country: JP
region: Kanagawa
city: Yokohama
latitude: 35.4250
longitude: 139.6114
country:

...

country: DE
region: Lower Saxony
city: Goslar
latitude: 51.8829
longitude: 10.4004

--

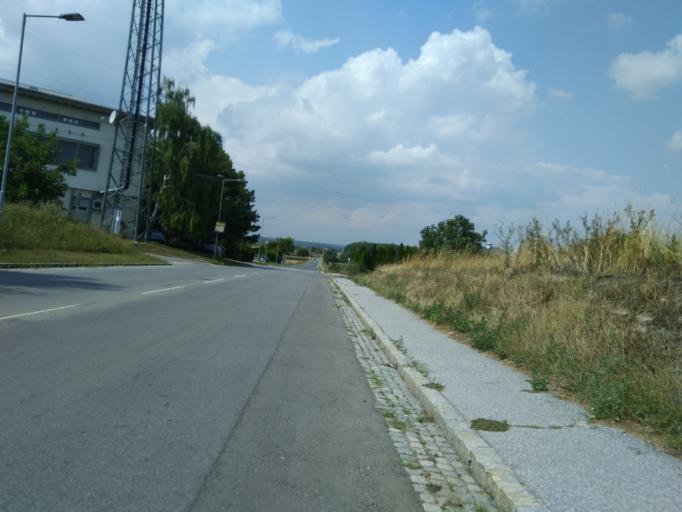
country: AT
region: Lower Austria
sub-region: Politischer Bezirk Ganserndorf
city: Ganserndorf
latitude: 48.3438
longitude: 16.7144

Objective: Reproduce the data from the line containing "country: AT" through the line containing "longitude: 16.7144", including both of those lines, with no changes.

Completed task:
country: AT
region: Lower Austria
sub-region: Politischer Bezirk Ganserndorf
city: Ganserndorf
latitude: 48.3438
longitude: 16.7144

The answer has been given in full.